North Carolina’s miles of rural roads require expensive upkeep, he said, and as technology advances, it may no longer make sense to continue to maintain them.
“You’re already seeing a mass exodus out of the small towns into urban areas,” Willis said. “Building critical mass, it really is going to transform the city and provide a place where people really want to live and congregate. As things get more expensive, this is going to be more and more important.”
Urban in the burbs
University City Partners Executive Director Darlene Heater said in her discussions with major employers in University City, the question is about how to create livable communities in the suburbs.
“We’ve got to find a way to create ‘urban in the burbs,'” she said.
Millennials want to move into spaces that accommodate marriage and future children, she said, but also they want spaces that are walkable, where they can live, work, dine and play.
About 80,000 people work in Research Park in University City, Heater said. “We’ve been very focused on building housing next to our workplace.” In addition to future Crescent Communities multifamily rentals, 400-600 townhomes are being planned for the area.
“How do we do a better job of marketing live-work-play?” she said. “It’s not easy to transform suburban into urban.”
An existing rural street grid means new developments require additional streets for better connectivity.
The light rail extension has already transformed, and will continue to transform, University City, Heater said.

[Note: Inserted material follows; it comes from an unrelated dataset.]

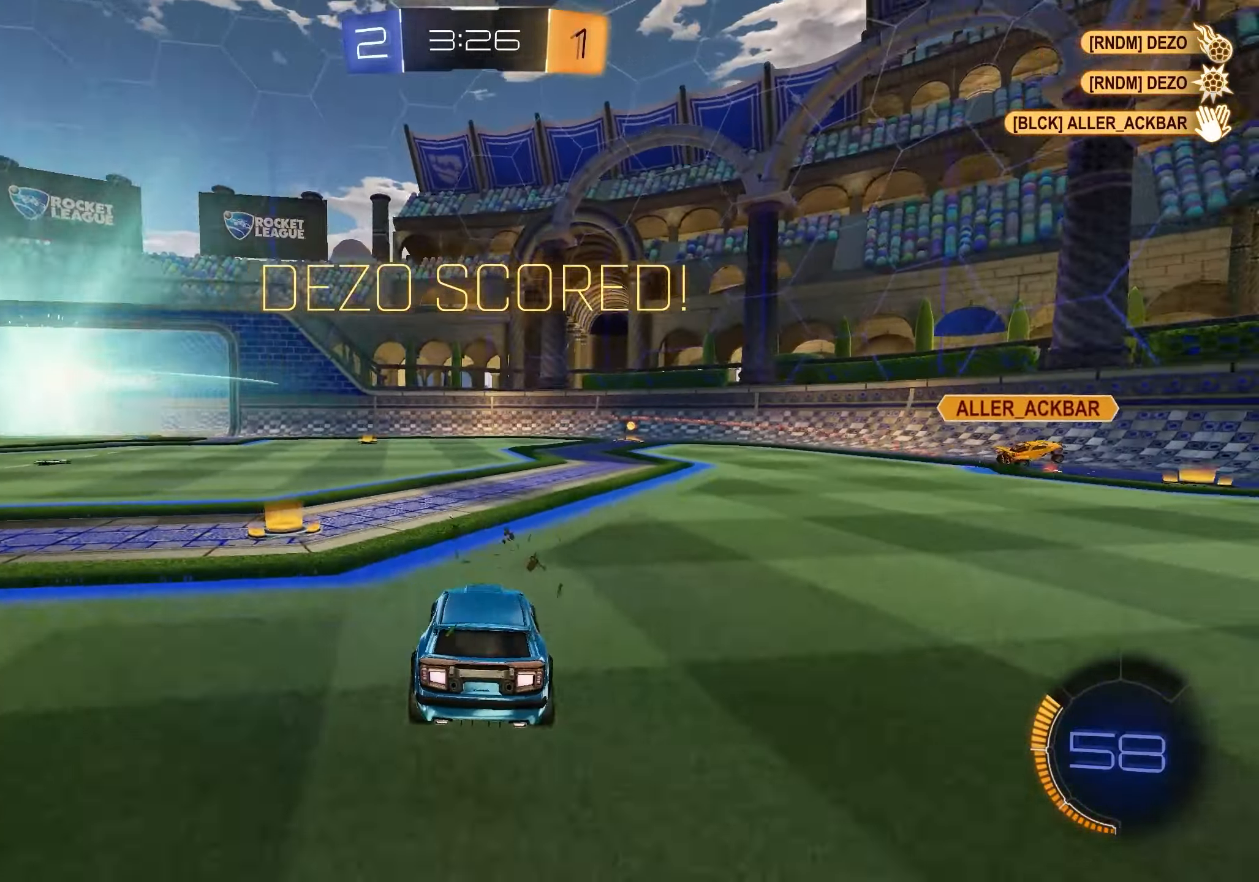
{"buttons": ["R2"], "left_stick": "center", "right_stick": "center", "events": [[317, "left_stick", "center"]]}
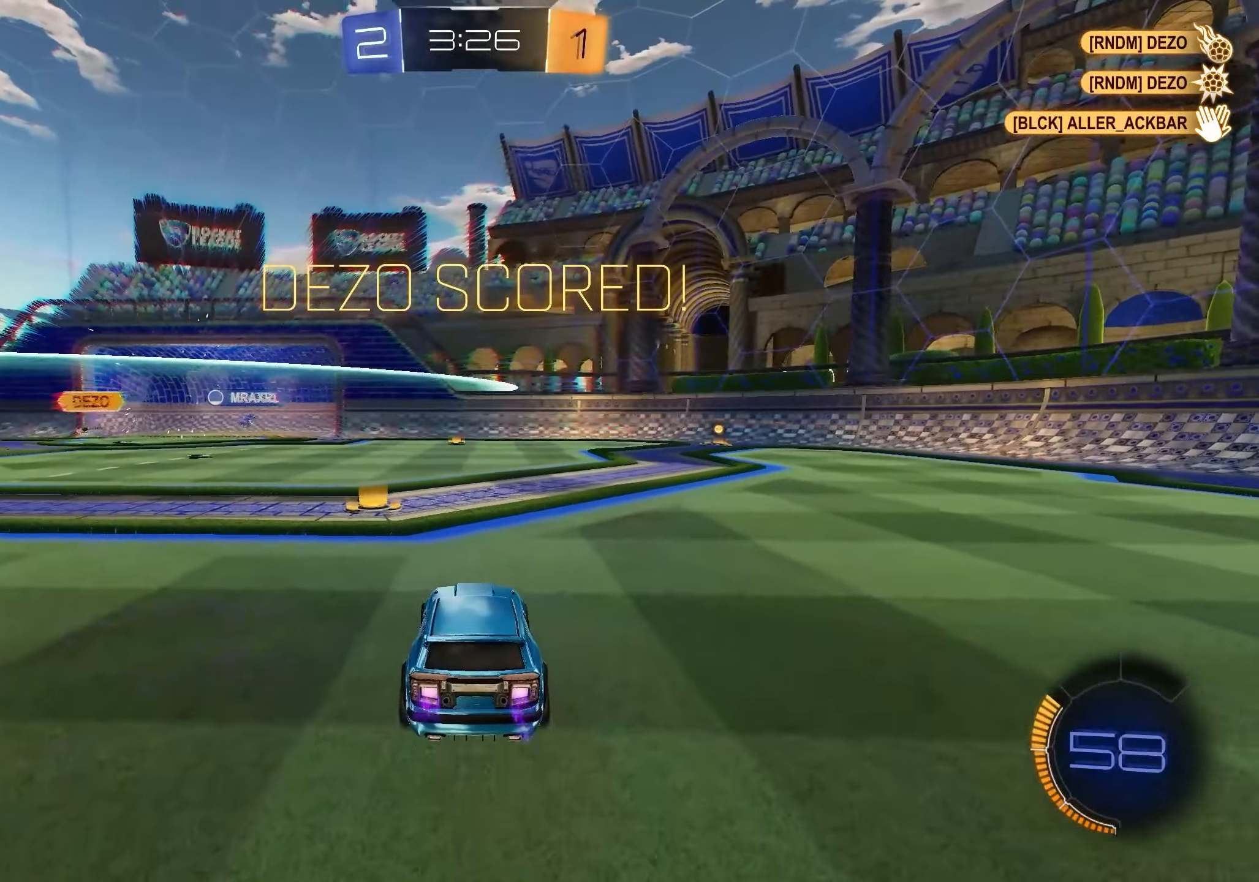
{"buttons": ["L1", "R2"], "left_stick": "up-left", "right_stick": "center", "events": [[150, "L1", "down"], [183, "left_stick", "up-left"]]}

UNC Charlotte’s 30,000 students will have transit passes included with tuition. Plans for areas around the stations are being developed rapidly: J.W. Clay Boulevard Station calls for 2,500 new housing units, 1M SF of office space and reorienting big-box retail in favor of neighborhood retail with a stroll street and a student Main Street.
“It’s a remarkable opportunity,” she said. “It’s going to call for redevelopment at the sites, which is going to take a bit longer.”
Suburban prices, urban conveniences
Walkability to retail is one thing, but in some suburbs, just the visibility and convenience of having retail close is enough — even if shoppers still drive to get there, Proffitt Dixon Partners Managing Principal Stuart Proffitt said.
In Matthews, for example, drivers can appreciate convenient access to commutes via U.S. 74, Proffitt said.
In Ballantyne, suburban living can look like sharing living space with an office park, such as apartments near Toringdon, with an Earth Fare across the street.
“Successful urban development can take different forms,” he said.
Post-crisis, everyone thought millennials wanted to live in sky rises in the city, Pender Capital co-founder and Managing Director Zach Murphy said. “What we didn’t think about was millennials generally, at that point in their timeline, couldn’t afford to live in high-rise paying $2,500/month for a one-bedroom.”
Suburban redevelopment is more than the draw to live in the city; they want to live in the convenience of the city, Murphy said.
The result is an influx of a pop-up of micro-cities, suburban cities outside of an urban core. Jobs, transit, experiential retail and housing are all close by.
“What we’re seeing that’s interesting is mini cities in what 10 years ago would have been considered outskirts of the city, creating little pockets of urban living,” Murphy said.
Charlotte has made its mistakes
Charlotte is still “woefully behind” other cities, Leary said.
“We can’t have TOD without T. We checked a little box on that. We have no plan and no funding for anything after the train running to UNCC.”
This stuff does not happen overnight, he said.
“Then you look at the development side, this year we’re going to open the line to UNCC. Transit doesn’t work without the D. You can’t move that train; it’s there,” Leary said. Now the areas along the rail line need density, a mix of uses and a mixed-income housing plan to go along with that billion-dollar investment.
Here is where Charlotte went wrong, Leary said: “We should have gone up the Blue Line to the North and upzoned at every station. You could have even architecturally prescribed some kind of quality,” he said. “Maybe you could say ‘no more beige’; everyone wants to beat us up over beige.”